When it comes to cyber-attacks, does blame always equal a claim?

With a spate of high-profile cyber-attacks continuing to be reported and the arrival of new transparency rules such as GDPR, companies have been rushing to take out insurance against a breach.

The US market for cyber policies grew by more than a third in 2016, according to Fitch Ratings, hitting $1.35 billion, and looks set to continue expanding at a furious rate.

However, not all of these insurance customers are happy, and over the last year or two there have been a number of high-stakes disputes about whether or not the insurer is liable to pay out.

Earlier this summer, the National Bank of Blacksburg in Virginia, US, sued Everest National Insurance Company stating it should have paid out when the bank was hacked in 2016.

The claim was denied on the basis of two riders in the insurance contract.
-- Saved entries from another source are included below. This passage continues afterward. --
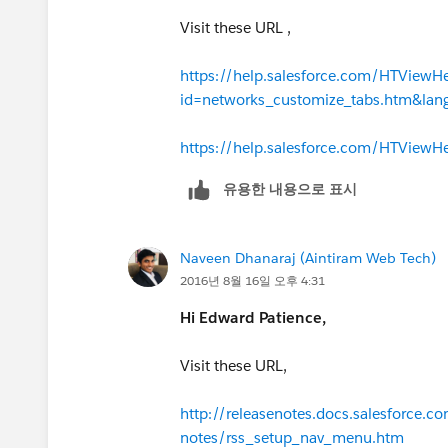
Visit these URL ,
https://help.salesforce.com/HTViewH
id=networks_customize_tabs.htm&la
https://help.salesforce.com/HTView
유용한 내용으로 표시
Naveen Dhanaraj (Aintiram Web Tech)
2016년 8월 16일 오후 4:31
Hi Edward Patience,
Visit these URL,
http://releasenotes.docs.salesforce.c
notes/rss_setup_nav_menu.htm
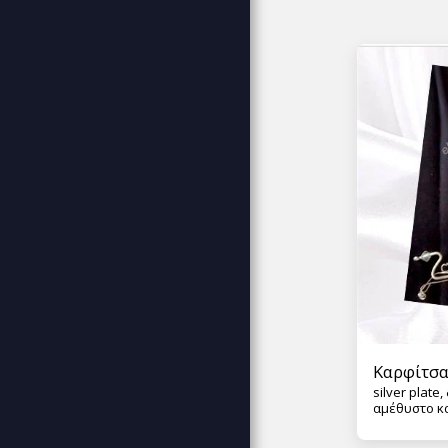
ΑΦΊΣΕΣ ΠΊΝΑΚΕΣ DECOR
MUSIC
ΕΠΙΚΟΙΝΩΝΊΑ
Καρφίτσα
silver plate
αμέθυστο κ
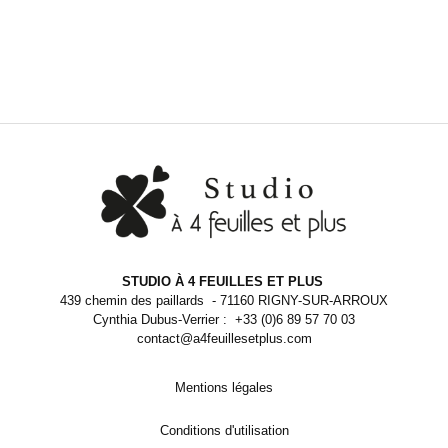
STUDIO À 4 FEUILLES ET PLUS
439 chemin des paillards - 71160 RIGNY-SUR-ARROUX
Cynthia Dubus-Verrier : +33 (0)6 89 57 70 03
contact@a4feuillesetplus.com
Mentions légales
Conditions d'utilisation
The first was a C&E rider covering losses which ‘result directly from an intrusion’, with a single loss limit liability of $8 million.

The second was a debit card rider covering losses resulting directly from the use of lost, stolen, counterfeit or altered cards, with a single loss limit of liability of just $50,000 and an aggregate limit of $250,000.
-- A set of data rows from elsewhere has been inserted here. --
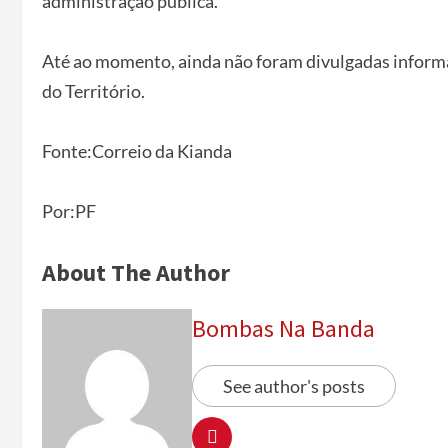
administração pública.
Até ao momento, ainda não foram divulgadas inform
do Território.
Fonte:Correio da Kianda
Por:PF
About The Author
Bombas Na Banda
See author's posts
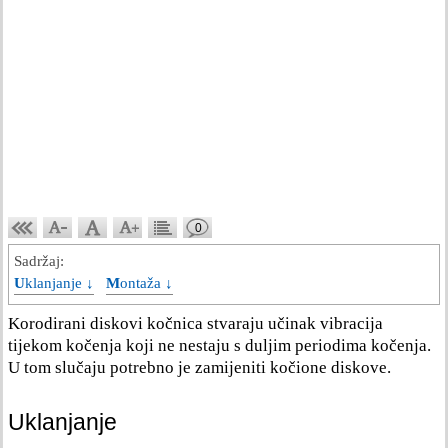
0
Sadržaj:
Uklanjanje ↓
Montaža ↓
Korodirani diskovi kočnica stvaraju učinak vibracija
tijekom kočenja koji ne nestaju s duljim periodima kočenja.
U tom slučaju potrebno je zamijeniti kočione diskove.
Uklanjanje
And despite the ‘fact’ that the losses didn't derive from stolen cards – according to the bank, anyway – the insurance firm opted to pay out under the second rider alone, and also claimed that the two attacks amounted to a single event.
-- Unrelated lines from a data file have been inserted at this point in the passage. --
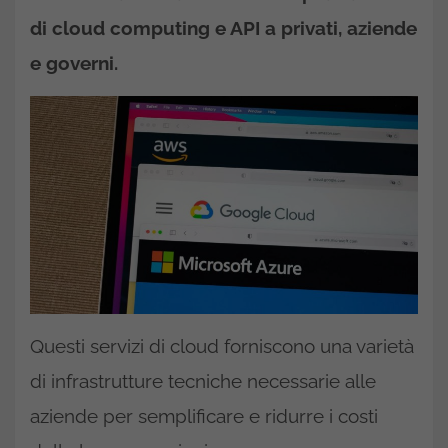
di cloud computing e API a privati, aziende
e governi.
Questi servizi di cloud forniscono una varietà
di infrastrutture tecniche necessarie alle
aziende per semplificare e ridurre i costi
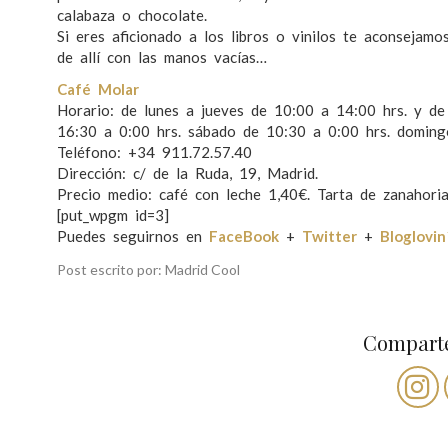
calabaza o chocolate.
Si eres aficionado a los libros o vinilos te aconsejamo
de allí con las manos vacías…
Café Molar
Horario: de lunes a jueves de 10:00 a 14:00 hrs. y de
16:30 a 0:00 hrs. sábado de 10:30 a 0:00 hrs. doming
Teléfono: +34 911.72.57.40
Dirección: c/ de la Ruda, 19, Madrid.
Precio medio: café con leche 1,40€. Tarta de zanahoria
[put_wpgm id=3]
Puedes seguirnos en
FaceBook
+
Twitter
+
Bloglovin
Post escrito por: Madrid Cool
Comparte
The bank’s total coverage, the insurance company argued, was $50,000.

Other companies that have failed to achieve the payout they expected include bitcoin payment processor BitPay, accounting firm Taylor & Lieberman, and debit card processing company InComm Holdings.

These cases, and the many more like them, illustrate the murky state of cyber insurance, and pose the question – who is liable?

“Regarding the lawsuit, it wouldn’t be the first bit of litigation,” Heidi Shey, a senior analyst at Forrester, told The Daily Swig.

She believes that organizations need to be more savvy about exactly what their policy does and doesn’t cover.

“I don’t think it’s a case of insurance firms being sneaky,” she said. “Cyber insurance is one way to manage risk, and it doesn’t mitigate all of an organization’s cyber risk.”

Some are concerned that the insurance industry has created a model that would be unsustainable in the event of a significantly larger breach.

Back in 2015, a report by Lloyd’s and the University of Cambridge calculated that if malicious hackers took control of the power grid from New York City to Washington, DC, the damage could be anything from $20 billion to $70 billion, costing the economy between $243 billion and $1 trillion. Payouts could exceed insurance companies’ ability to pay.

It’s no surprise, then, that insurers are doing their best to minimize the amount they pay out – and organizations should read the fine print very carefully.

“Surveys suggest that cyber is an under-insured risk,” comments Lloyd’s director of performance management. “Many more organizations believe that their existing insurance would respond in the event of cyber-attack than is likely to be the case.”